# Help me please!



## kmf2 (Apr 6, 2006)

Can someone tell me how to see internet sites visited after they have been deleted from the history? My friend got help from an online message board to do this but she can't remember which message board or how to do it. I am hoping someone can help me!!! I use macintosh Internet Explorer 5.2 and I have an IMAC 10.3.9


----------



## tedwinder (Sep 7, 2005)

can't you just ask your friend how to do it? i personally don't think there is a way


----------



## kmf2 (Apr 6, 2006)

tedwinder said:


> can't you just ask your friend how to do it? i personally don't think there is a way


My friend did it a long time ago with step by step help and she also can't use a mac. which is what I have. I know there is info on my computer I just am not advanced enough to find it. I googled "how to retrieve deleted internet history" and all that comes up is sites for erasing stuff. One sight said that they have a program to erase sight visited even after it was deleted from the history so spouses or employers could not go into the hard drive and retrieve them. My friend was checking on if her kids were lying about porn to her and she saw they were cuz they would erase the history but she found it all later with help.


----------



## [email protected] (Nov 11, 2005)

Here's the problem, If the person knew what they were doing you couldn't get the histoy back. I suspect you suspect somebody of a wrong doing of sorts. If that is the case you need some cloak and dagger to catch them on a mac. Once that stuff is deleted on a mac it is deleted. Apple's OS is very good with security. It doesn't store the same information all over the place and save restore points and so on. Even a undelete search of the hard drive I doubt you would be able to retrieve the internet browser history or cache.

How many accounts are on the Mac? who does the computer belong to? (i.e. you or sombody else) If the computer is yours and you have the administrative account you can install software to bust the other accounts. That is the limits to the game for you I am afraid.


----------



## MacAdict (Apr 14, 2006)

Safari does hold onto a few things much longer than it should. The easiest thing do help you would be cookies.

Go to the Safari menu at the top of the screen. Clock the security tab. Then click view cookies. You should now have a list of sites visited on that computer that left cookies on your hard drive. It is not every site visited, but it is most of the sites.

If there is very little or nothing in this window someone has been clearing the cookies. Though there are good reasons to do this, they may be doing this to hide their tracks.

Safari also keeps a death grip on Favicons, but I am unsure of an easy way to use this to get your history. If you could, however, it would be a great method, as almost no one would think of clearing these out.


----------

**Listed entries:**

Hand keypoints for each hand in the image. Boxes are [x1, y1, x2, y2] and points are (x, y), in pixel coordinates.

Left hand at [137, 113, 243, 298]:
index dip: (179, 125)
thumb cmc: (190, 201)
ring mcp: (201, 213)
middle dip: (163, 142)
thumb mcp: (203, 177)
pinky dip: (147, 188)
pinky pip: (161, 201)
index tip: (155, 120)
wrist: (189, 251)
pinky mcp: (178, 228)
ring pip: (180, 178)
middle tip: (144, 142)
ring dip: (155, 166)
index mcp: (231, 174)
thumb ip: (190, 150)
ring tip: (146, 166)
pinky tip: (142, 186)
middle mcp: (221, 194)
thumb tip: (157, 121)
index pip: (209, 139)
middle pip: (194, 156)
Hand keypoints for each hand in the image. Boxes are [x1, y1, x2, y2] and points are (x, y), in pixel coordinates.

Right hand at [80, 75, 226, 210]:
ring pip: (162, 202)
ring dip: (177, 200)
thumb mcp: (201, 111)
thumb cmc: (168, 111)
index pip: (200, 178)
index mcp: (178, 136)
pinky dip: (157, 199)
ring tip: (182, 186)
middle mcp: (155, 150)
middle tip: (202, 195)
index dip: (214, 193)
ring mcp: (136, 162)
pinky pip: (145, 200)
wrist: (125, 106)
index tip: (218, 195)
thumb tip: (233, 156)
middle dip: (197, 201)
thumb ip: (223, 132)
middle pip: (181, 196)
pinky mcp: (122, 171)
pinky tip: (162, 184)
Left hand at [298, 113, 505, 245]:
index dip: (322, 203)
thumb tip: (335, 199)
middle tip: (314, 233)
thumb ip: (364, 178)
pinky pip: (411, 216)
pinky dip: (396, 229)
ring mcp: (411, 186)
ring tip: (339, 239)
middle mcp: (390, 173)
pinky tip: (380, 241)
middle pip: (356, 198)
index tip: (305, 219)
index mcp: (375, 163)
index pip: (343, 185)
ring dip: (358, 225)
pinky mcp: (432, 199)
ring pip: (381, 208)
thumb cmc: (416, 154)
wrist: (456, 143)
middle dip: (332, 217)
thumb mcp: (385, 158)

--

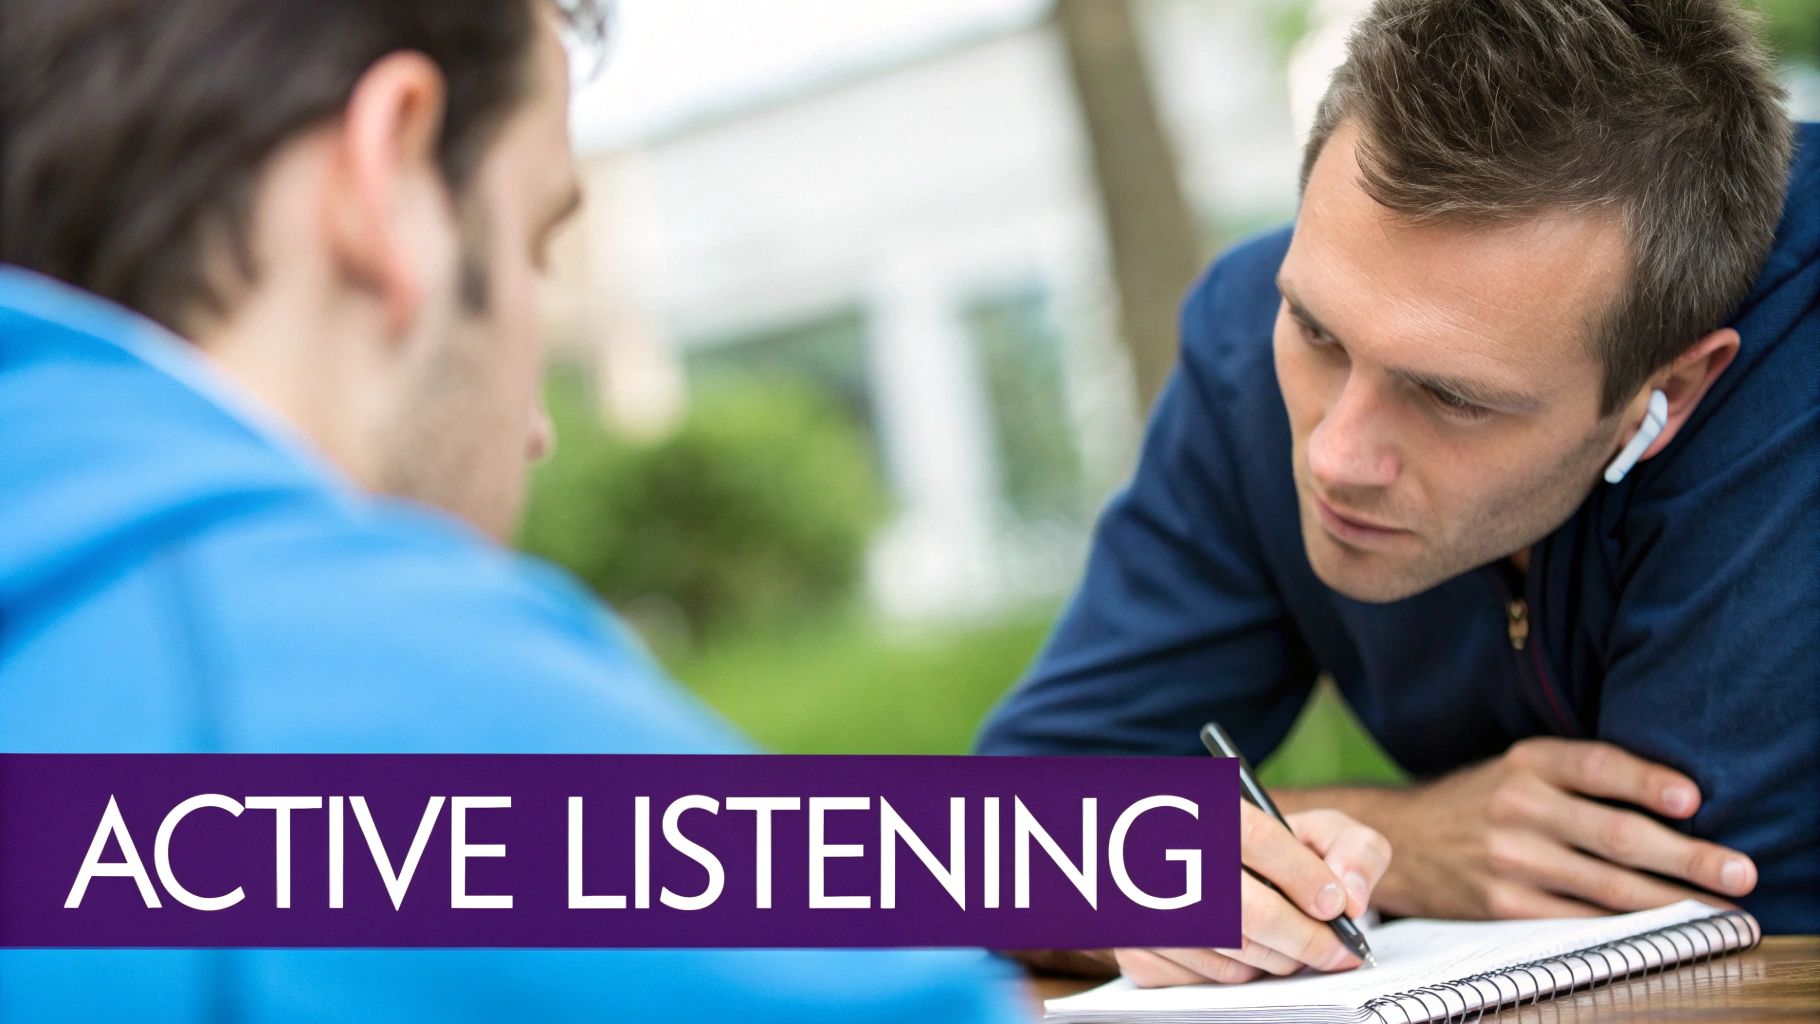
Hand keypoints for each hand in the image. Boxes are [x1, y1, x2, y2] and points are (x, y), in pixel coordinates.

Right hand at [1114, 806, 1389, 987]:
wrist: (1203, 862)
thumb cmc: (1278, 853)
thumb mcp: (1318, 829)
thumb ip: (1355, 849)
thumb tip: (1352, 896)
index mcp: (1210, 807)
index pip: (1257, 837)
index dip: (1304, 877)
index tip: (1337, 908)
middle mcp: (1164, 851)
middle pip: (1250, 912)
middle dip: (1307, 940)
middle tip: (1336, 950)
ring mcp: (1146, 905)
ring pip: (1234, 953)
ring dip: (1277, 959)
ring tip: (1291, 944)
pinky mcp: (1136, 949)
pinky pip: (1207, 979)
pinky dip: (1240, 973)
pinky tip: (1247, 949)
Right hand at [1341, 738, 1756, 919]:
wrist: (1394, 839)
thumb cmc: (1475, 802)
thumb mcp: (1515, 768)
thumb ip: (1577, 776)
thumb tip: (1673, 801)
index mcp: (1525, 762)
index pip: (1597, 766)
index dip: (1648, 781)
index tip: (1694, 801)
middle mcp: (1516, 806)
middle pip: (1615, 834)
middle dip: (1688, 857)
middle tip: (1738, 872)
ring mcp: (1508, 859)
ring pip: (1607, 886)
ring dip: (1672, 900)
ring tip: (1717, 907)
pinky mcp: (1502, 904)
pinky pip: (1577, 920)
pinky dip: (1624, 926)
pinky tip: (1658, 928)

**To do:**
a - In order from top to bottom, list each date that appears in a post heading of the forum thread about recovering deleted browser history. Include repeated dates.
b - Retype a part of the forum thread about recovering deleted browser history, character for character. Begin at the words that have "My friend did" and stop after "later with help.".

**Results in order:**
a -
Apr 6, 2006
Sep 7, 2005
Apr 6, 2006
Nov 11, 2005
Apr 14, 2006

b -
My friend did it a long time ago with step by step help and she also can't use a mac. which is what I have. I know there is info on my computer I just am not advanced enough to find it. I googled "how to retrieve deleted internet history" and all that comes up is sites for erasing stuff. One sight said that they have a program to erase sight visited even after it was deleted from the history so spouses or employers could not go into the hard drive and retrieve them. My friend was checking on if her kids were lying about porn to her and she saw they were cuz they would erase the history but she found it all later with help.